Geschikt voor brandwerende kozijnen
nee
Duurzaamheidsklasse
3-4 ( voor Gerutu)
λ-waarde (Lambdawaarde of thermische weerstand)
Onbekend (wordt niet genoemd op SKH publicatie 99-05)
Brandvertragend te impregneren naar Euroklasse B
Nee (nog niet getest)
Thermisch te modificeren naar een hogere duurzaamheidsklasse
Momenteel niet mogelijk
Kleur en bijzonderheden
Het kernhout is vers bijna wit of roze, na-kleurend van geel tot licht geelbruin, soms met een roze tint. Gerutu is iets donkerder, rose-geelbruin van kleur. Het 50-80 mm brede spint is iets lichter van tint dan het kernhout, soms nauwelijks van het kernhout te onderscheiden. De structuur van White seraya en Gerutu is vrij regelmatig zonder een uitgesproken tekening. Op het houtoppervlak zijn vaak witachtige lijntjes zichtbaar als gevolg van tangentiaal (dosse) gerangschikte rijen gomgangen die een witte inhoud hebben. Het geslacht Parashorea wordt in twee groepen ingedeeld. De soorten met een lage volumieke massa heten white seraya, de zwaardere soorten worden onder de naam gerutu verhandeld. Gerutu is lichtbruin tot bruin. Het licht geelbruine spint is duidelijk te onderscheiden van het kernhout. In het hout kunnen zich pin holes bevinden van natboorders die na droging geen gevaar vormen voor verdere aantasting.
Geschikt voor toepassingen in houten gevelelementen (kozijnen, ramen, deuren)
Gerutu is genoemd in SKH-publicatie 99-05, wat betekent dat kozijnen met KOMO-productcertificaat kunnen worden vervaardigd.
Bewerkbaarheid
Met scherp gereedschap en met een snijhoek van 20° bij het schaven is het hout glad af te werken.
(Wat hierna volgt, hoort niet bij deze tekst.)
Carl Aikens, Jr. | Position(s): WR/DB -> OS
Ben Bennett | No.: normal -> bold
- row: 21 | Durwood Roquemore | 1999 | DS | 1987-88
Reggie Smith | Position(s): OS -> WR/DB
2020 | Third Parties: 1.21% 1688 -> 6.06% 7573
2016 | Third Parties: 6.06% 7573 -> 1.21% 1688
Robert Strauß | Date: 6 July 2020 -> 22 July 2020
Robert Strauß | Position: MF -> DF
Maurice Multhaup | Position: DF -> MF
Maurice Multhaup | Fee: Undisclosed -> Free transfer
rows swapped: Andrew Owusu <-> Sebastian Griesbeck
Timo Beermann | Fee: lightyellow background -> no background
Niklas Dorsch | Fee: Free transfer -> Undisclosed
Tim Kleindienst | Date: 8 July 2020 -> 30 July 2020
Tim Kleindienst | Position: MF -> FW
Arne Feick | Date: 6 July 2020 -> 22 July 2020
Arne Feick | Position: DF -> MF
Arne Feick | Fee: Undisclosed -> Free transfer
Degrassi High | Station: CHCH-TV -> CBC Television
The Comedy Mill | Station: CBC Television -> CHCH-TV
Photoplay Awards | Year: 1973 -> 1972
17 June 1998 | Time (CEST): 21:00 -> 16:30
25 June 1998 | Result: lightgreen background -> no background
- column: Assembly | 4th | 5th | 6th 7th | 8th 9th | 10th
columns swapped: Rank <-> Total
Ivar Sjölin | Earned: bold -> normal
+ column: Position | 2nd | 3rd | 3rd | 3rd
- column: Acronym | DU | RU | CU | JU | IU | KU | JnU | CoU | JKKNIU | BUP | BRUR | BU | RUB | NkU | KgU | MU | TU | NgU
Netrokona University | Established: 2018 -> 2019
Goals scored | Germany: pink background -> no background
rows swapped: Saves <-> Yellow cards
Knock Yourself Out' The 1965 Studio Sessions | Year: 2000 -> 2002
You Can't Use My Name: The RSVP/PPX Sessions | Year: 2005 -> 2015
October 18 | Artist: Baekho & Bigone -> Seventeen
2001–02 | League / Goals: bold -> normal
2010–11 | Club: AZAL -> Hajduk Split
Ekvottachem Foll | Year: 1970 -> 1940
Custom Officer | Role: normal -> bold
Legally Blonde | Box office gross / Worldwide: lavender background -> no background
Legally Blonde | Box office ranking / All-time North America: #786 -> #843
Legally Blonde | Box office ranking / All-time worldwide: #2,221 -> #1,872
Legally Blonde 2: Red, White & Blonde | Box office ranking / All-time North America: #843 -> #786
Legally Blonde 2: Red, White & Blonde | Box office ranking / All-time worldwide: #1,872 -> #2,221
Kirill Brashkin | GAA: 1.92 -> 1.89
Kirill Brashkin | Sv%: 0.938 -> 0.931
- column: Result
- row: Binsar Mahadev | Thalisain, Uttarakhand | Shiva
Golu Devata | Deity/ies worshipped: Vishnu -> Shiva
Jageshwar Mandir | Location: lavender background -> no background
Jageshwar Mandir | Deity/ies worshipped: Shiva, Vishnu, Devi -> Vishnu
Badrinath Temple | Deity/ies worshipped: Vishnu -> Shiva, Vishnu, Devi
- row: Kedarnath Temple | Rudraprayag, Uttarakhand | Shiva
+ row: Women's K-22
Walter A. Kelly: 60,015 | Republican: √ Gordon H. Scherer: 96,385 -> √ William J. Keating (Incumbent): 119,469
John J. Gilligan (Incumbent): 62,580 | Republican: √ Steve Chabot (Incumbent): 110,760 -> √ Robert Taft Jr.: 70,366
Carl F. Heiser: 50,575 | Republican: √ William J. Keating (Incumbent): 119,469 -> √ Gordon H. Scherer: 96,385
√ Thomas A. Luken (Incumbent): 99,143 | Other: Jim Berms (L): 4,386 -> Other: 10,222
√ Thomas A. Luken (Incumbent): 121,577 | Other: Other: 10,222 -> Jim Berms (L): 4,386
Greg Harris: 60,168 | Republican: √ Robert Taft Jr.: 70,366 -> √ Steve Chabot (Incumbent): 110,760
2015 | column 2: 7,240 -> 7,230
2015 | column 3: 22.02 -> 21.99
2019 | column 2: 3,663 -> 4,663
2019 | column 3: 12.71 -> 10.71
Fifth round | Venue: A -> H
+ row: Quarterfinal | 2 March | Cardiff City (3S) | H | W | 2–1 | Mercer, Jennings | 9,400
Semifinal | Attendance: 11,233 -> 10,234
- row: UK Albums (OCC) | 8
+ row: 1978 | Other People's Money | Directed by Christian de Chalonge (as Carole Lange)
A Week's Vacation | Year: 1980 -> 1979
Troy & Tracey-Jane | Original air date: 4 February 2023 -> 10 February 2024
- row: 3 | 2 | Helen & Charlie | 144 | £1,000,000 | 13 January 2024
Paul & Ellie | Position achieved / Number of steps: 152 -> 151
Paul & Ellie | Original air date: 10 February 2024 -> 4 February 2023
Bij de bewerking bestaat er tussen de soorten onderling wel enige verschil, afhankelijk van de vollumieke massa. Bij bewerking van het kwartierse vlak kan inspringsel ontstaan indien het hout kruisdradig is.
Spijkeren en schroeven
Goed
Lijmen
Goed
Be- en verwerkingsadvies
De aanbevolen snijhoek is 20°. Scherp snijgereedschap is hierbij wel aanbevolen.